In this module, we present our pipeline for segmentation and feature extraction using CellProfiler (CP)
To run segmentation, we use the standard approach used in CellProfiler for Cell Painting images (see https://github.com/gigascience/paper-bray2017/tree/master/pipelines and https://github.com/broadinstitute/imaging-platform-pipelines)
This standard approach is as follows:
-
IdentifyPrimaryObjects: Identify nuclei from the
d0
channel images (discarding ones that touch the edges of the image). This creates a group for an object calledNuclei
. -
IdentifySecondaryObjects: Identify whole cells using the nuclei from the previous module as a base from the
d4
channel (stained for F-actin) images (discarding edge cells). These whole cells make up the object group calledCells
. -
IdentifyTeritaryObjects: Identify cytoplasm by subtracting out the "smaller identified objects" (
Nuclei
) from the "larger identified objects" (Cells
).
To run feature extraction, the modules used are based on the ones from the NF1 Schwann Cell CellProfiler pipeline. The modules used include:
- MeasureColocalization
- MeasureGranularity
- MeasureObjectIntensity
- MeasureImageIntensity
- MeasureObjectNeighbors
- MeasureObjectIntensityDistribution
- MeasureObjectSizeShape
- MeasureTexture
- MeasureImageQuality
For more information on these modules and the parameters within me, please reference the NF1 Schwann Cell project documentation above for the CellProfiler pipeline.
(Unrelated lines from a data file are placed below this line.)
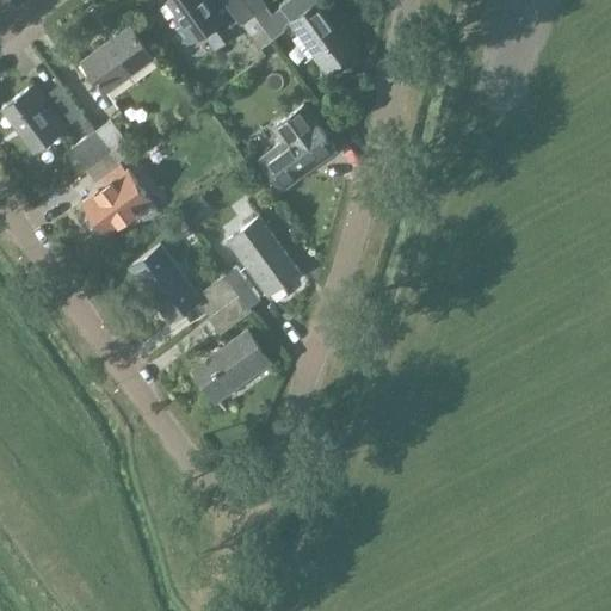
[(189,44),(203,35),(215,50),(235,35),(229,26),(238,20),(222,0),(167,0),(185,24),(178,30),(189,44)]
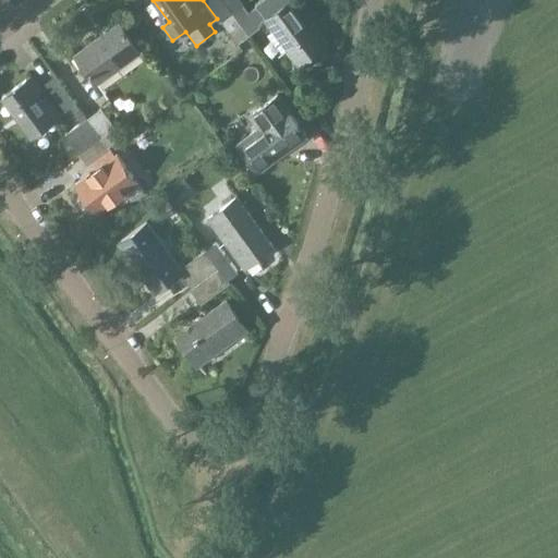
[(221,0),(203,0),(217,19),(219,23),(220,22),(221,22),(232,14),(221,0)]
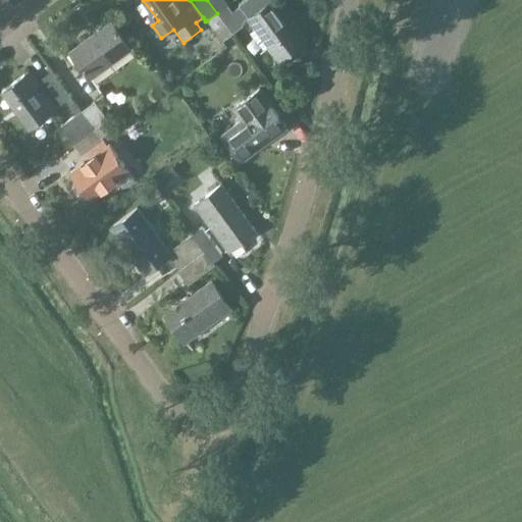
[(224,0),(207,0),(217,13),(227,5),(227,4),(224,0)]
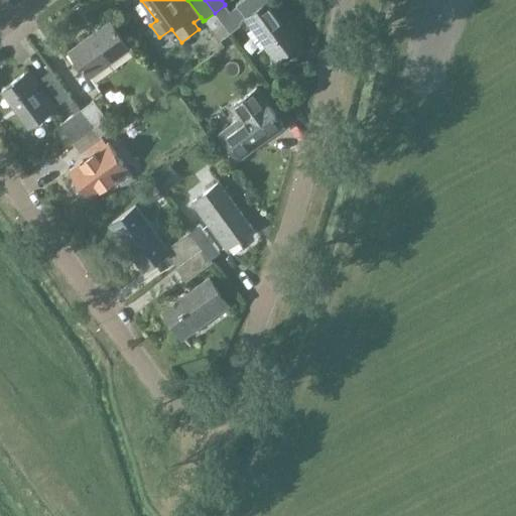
[(241,0),(236,4),(237,6),(246,18),(247,20),(276,60),(282,56),(284,58),(288,59),(296,53),(297,48),(295,46),(301,42),(291,27),(288,24),(270,0),(241,0)]
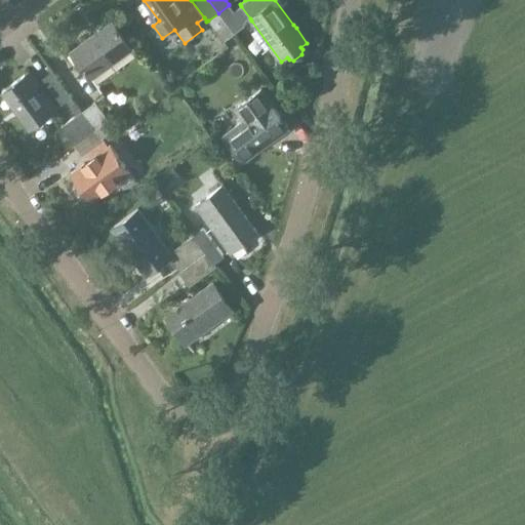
[(244,26),(229,5),(218,13),(234,34),(244,26)]
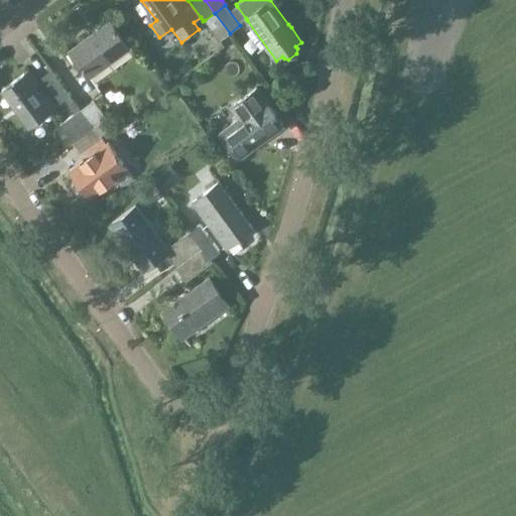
[(230,33),(215,13),(205,20),(220,40),(230,33)]
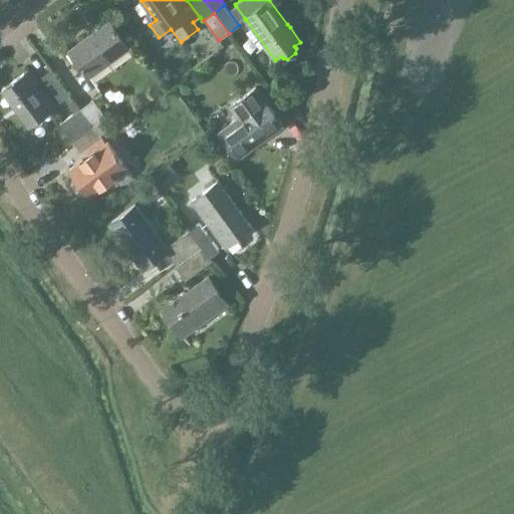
[(86,79),(89,76),(127,49),(107,21),(65,51),(86,79)]
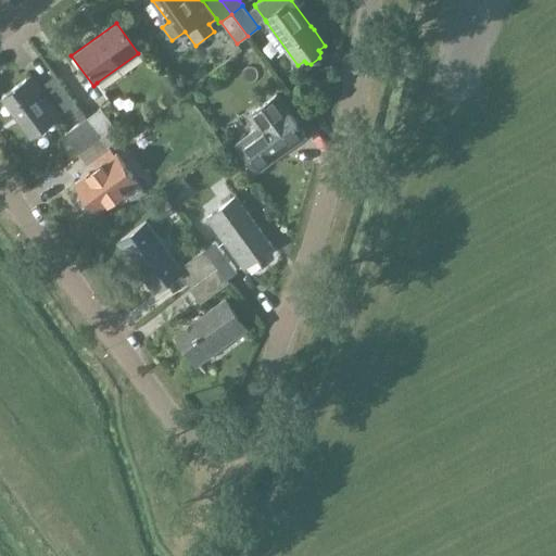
[(54,76),(43,84),(65,111),(75,103),(54,76)]
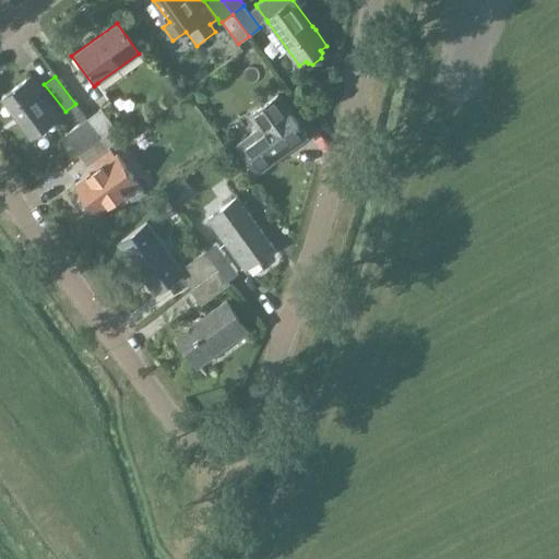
[(31,79),(2,99),(31,139),(59,118),(31,79)]
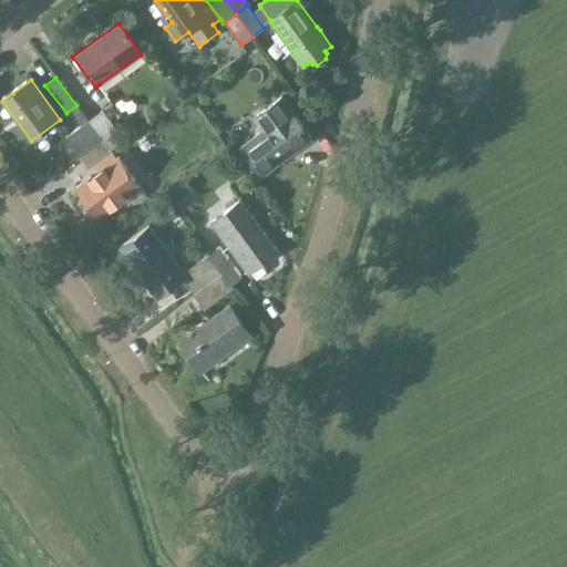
[(250,119),(261,133),(241,147),(261,174),(311,138),(281,96),(250,119)]
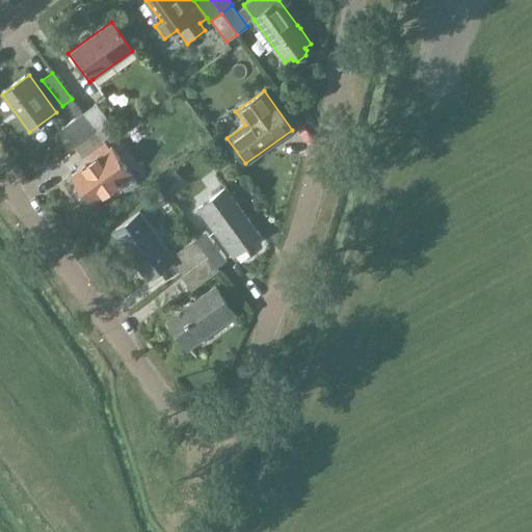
[(96,105),(83,114),(96,132),(104,141),(105,141),(115,133),(117,132),(97,104),(96,105)]
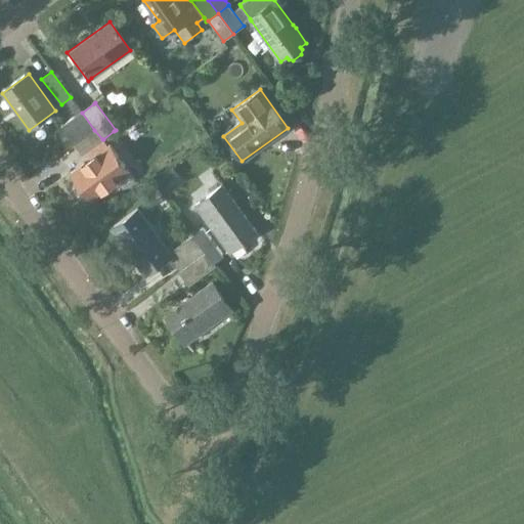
[(82,113),(61,129),(74,145),(94,130),(82,113)]
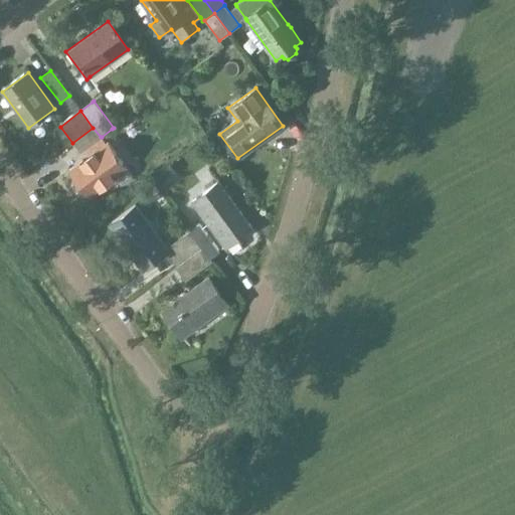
[(93,128),(72,143),(81,155),(84,159),(90,155),(107,143),(104,140),(102,137),(101,137),(93,128)]
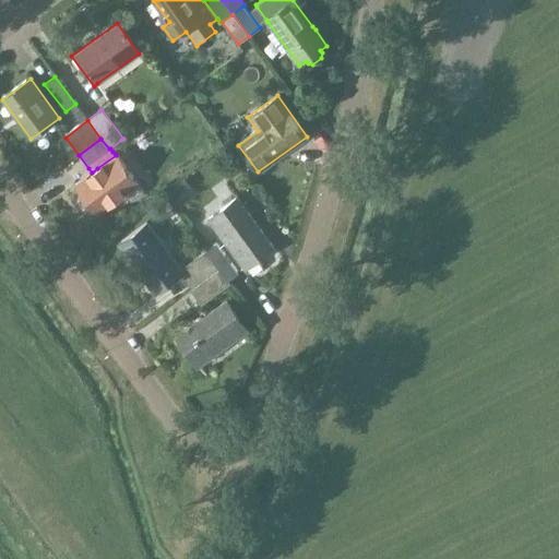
[(121,140),(110,149),(113,152),(125,144),(121,140)]
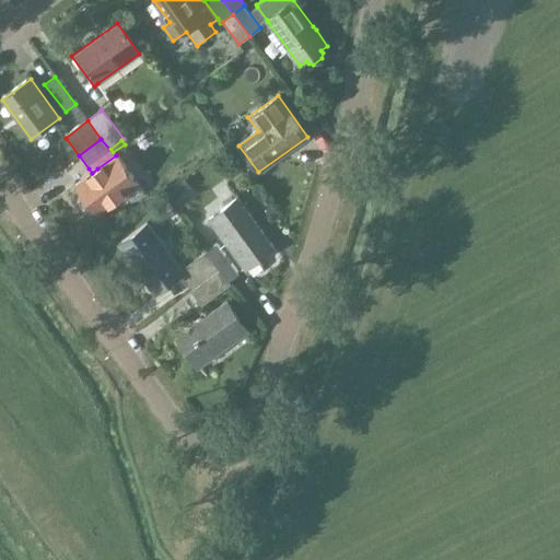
[(92,173),(76,186),(96,213),(124,194),(131,205),(150,189),(124,153),(118,158),(116,154),(116,155),(97,168),(92,173)]
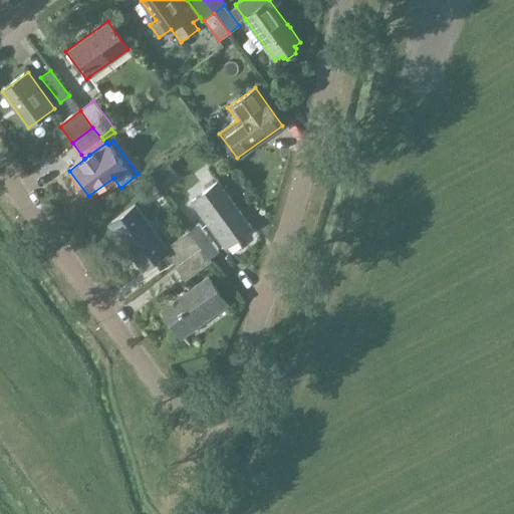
[(162,169),(152,176),(158,184),(168,177),(162,169)]
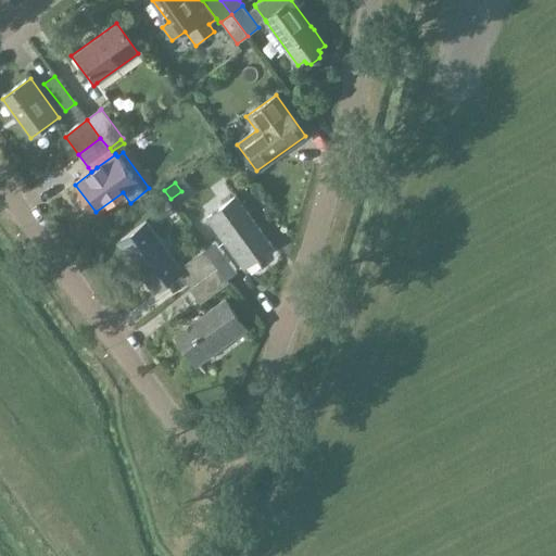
[(207,218),(243,267),(272,247),(236,198),(207,218)]
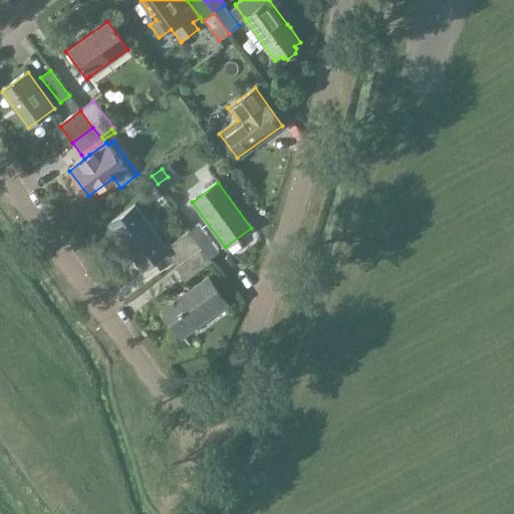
[(108,225),(143,269),(169,250),(135,205),(108,225)]
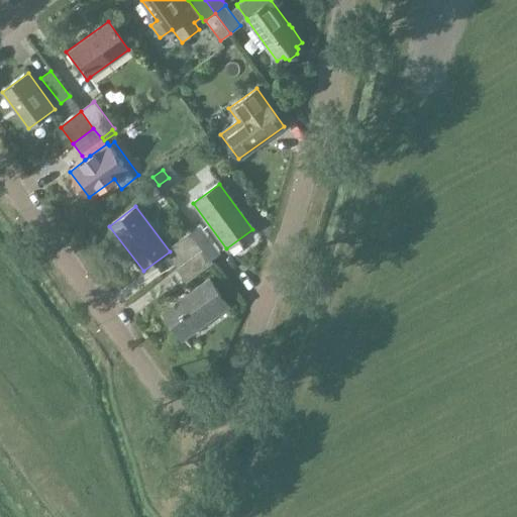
[(200,225),(190,233),(202,249),(212,263),(210,260),(220,252),(200,225)]
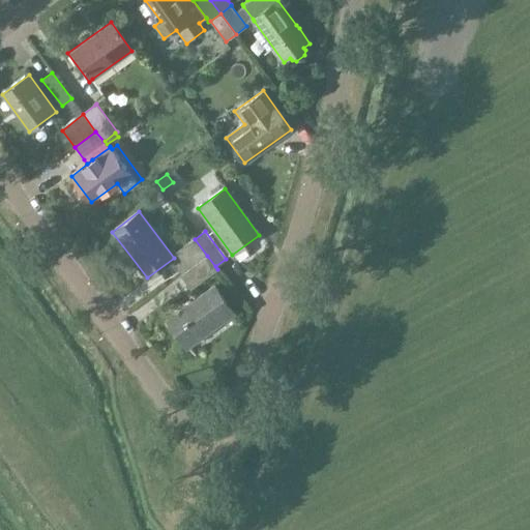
[(173,263),(181,274),(207,256),(195,239),(176,253),(178,259),(173,263)]
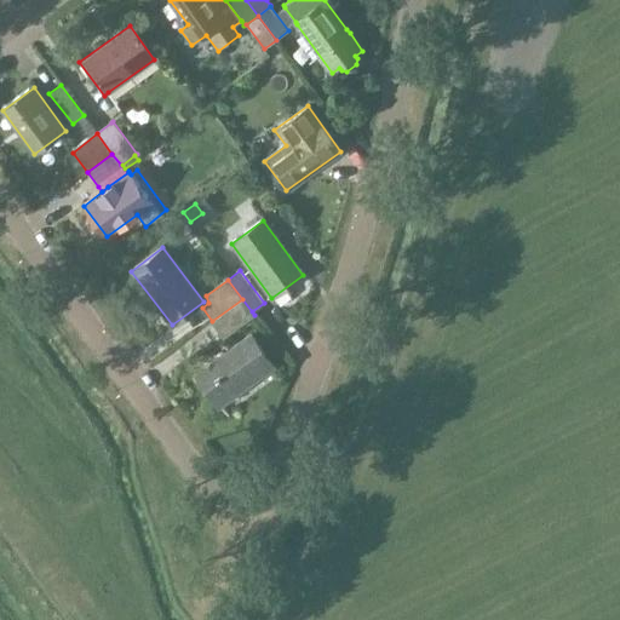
[(242,299),(212,321),(212,322),(223,338),(254,315),(242,299)]
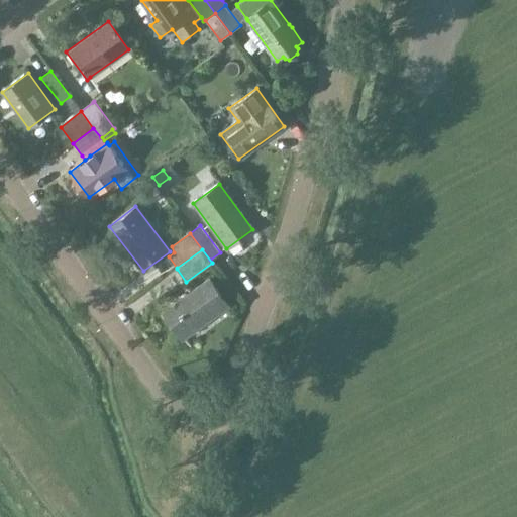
[(210,279),(164,313),(182,338),(228,304),(210,279)]
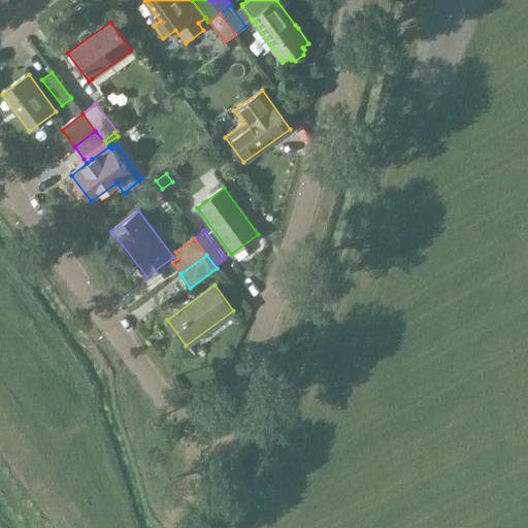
All buildings are outlined.
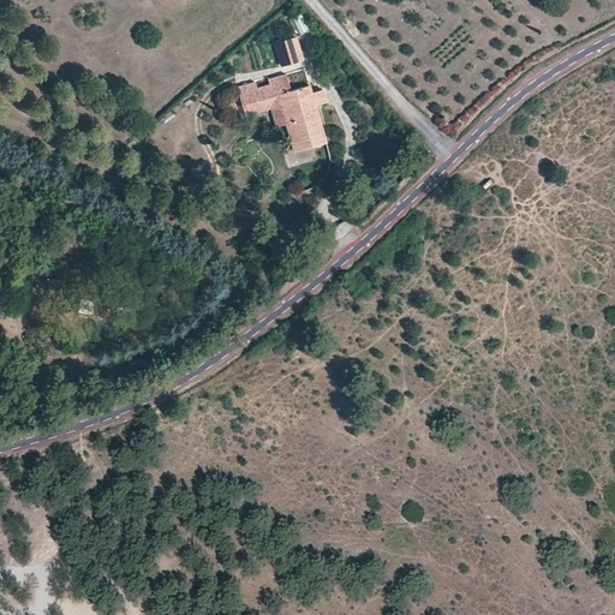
[(297,18),(302,35),(310,31),(305,16),(297,18)]
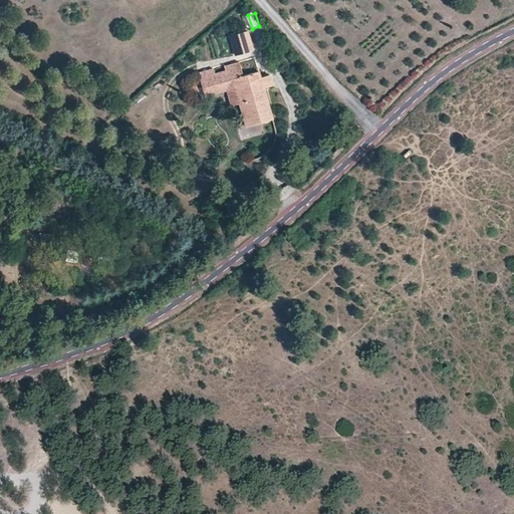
[(236,55),(253,50),(248,31),(230,36),(236,55)]
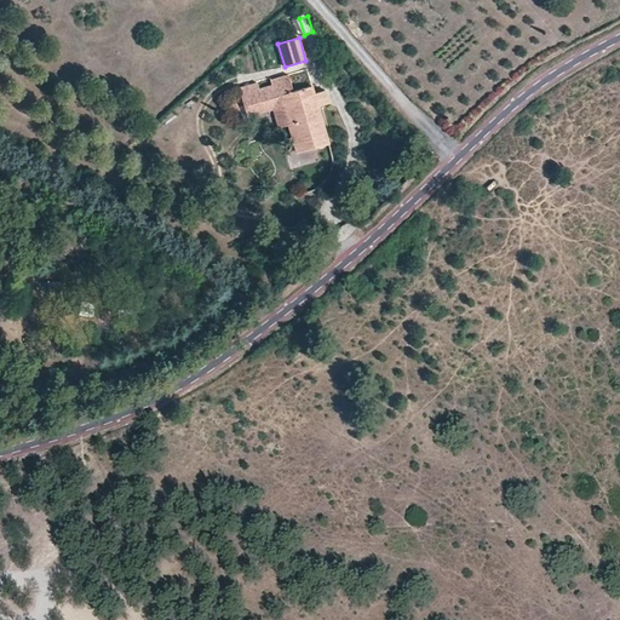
[(245,107),(280,97),(288,125),(298,153),(329,143),(317,107),(314,93),(311,87),(293,92),(288,75),(273,80),(271,79),(239,89),(245,107)]
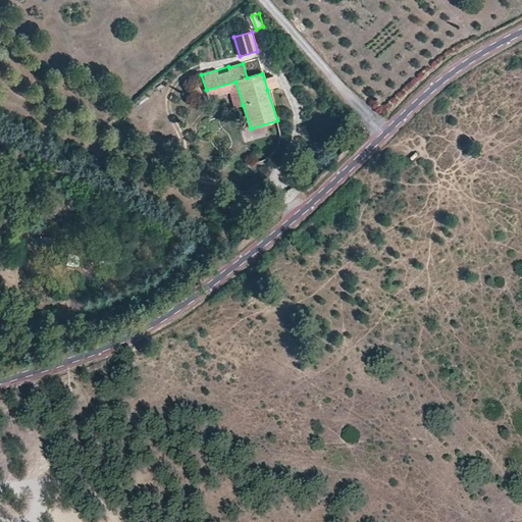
[(277,86),(274,75),(264,79),(267,90),(277,86)]
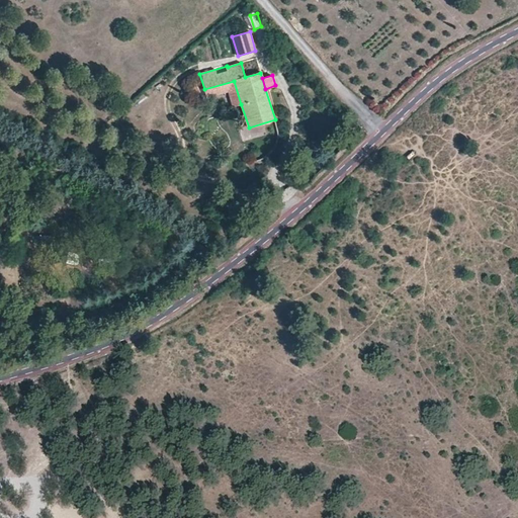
[(241,104),(234,81),(204,89),(206,98),(228,92),(232,107),(241,104)]
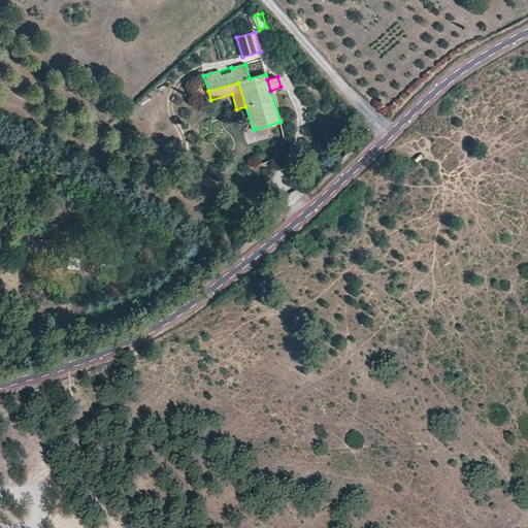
All buildings are outlined.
More modules can be added based on the needs of the project.
Within this module, the features for each object (e.g. nuclei, cells, and cytoplasm) are exported into a SQLite file.
Specifically, this module is set to create one table per object type, which is the expected format for the file for the next step in the pipeline (e.g. preprocessing features
).
To run CellProfiler analysis on each plate, run the cp_analysis.ipynb notebook using the code below:
# change directory to the module with the bash script
cd 2.cellprofiler_processing/
# Run this script in terminal
source cfret_analysis.sh
All analysis is run on a Linux-based machine running Pop_OS! LTS 22.04 with an AMD Ryzen 7 3700X 8-Core Processor. There is a total of 16 CPUs with 125 GB of MEM.
We processed all plates parallel, taking a total of 25 hours to process 4 plates. There are a total of 16,080 images or 3,216 image sets distributed across the 4 plates.
When originally running CellProfiler on CPU in sequential order, and it took approximately:
- ~14 hours to run plate 1 (
localhost220512140003_KK22-05-198
) - ~8 hours to run plate 2 (
localhost220513100001_KK22-05-198_FactinAdjusted
) - ~10 hours to run on plate 3 (
localhost230405150001
)
This totals to 32 hours to run all plates sequentially.
Comparing the methods of running CellProfiler pipelines, parallelization improves the processing time significantly.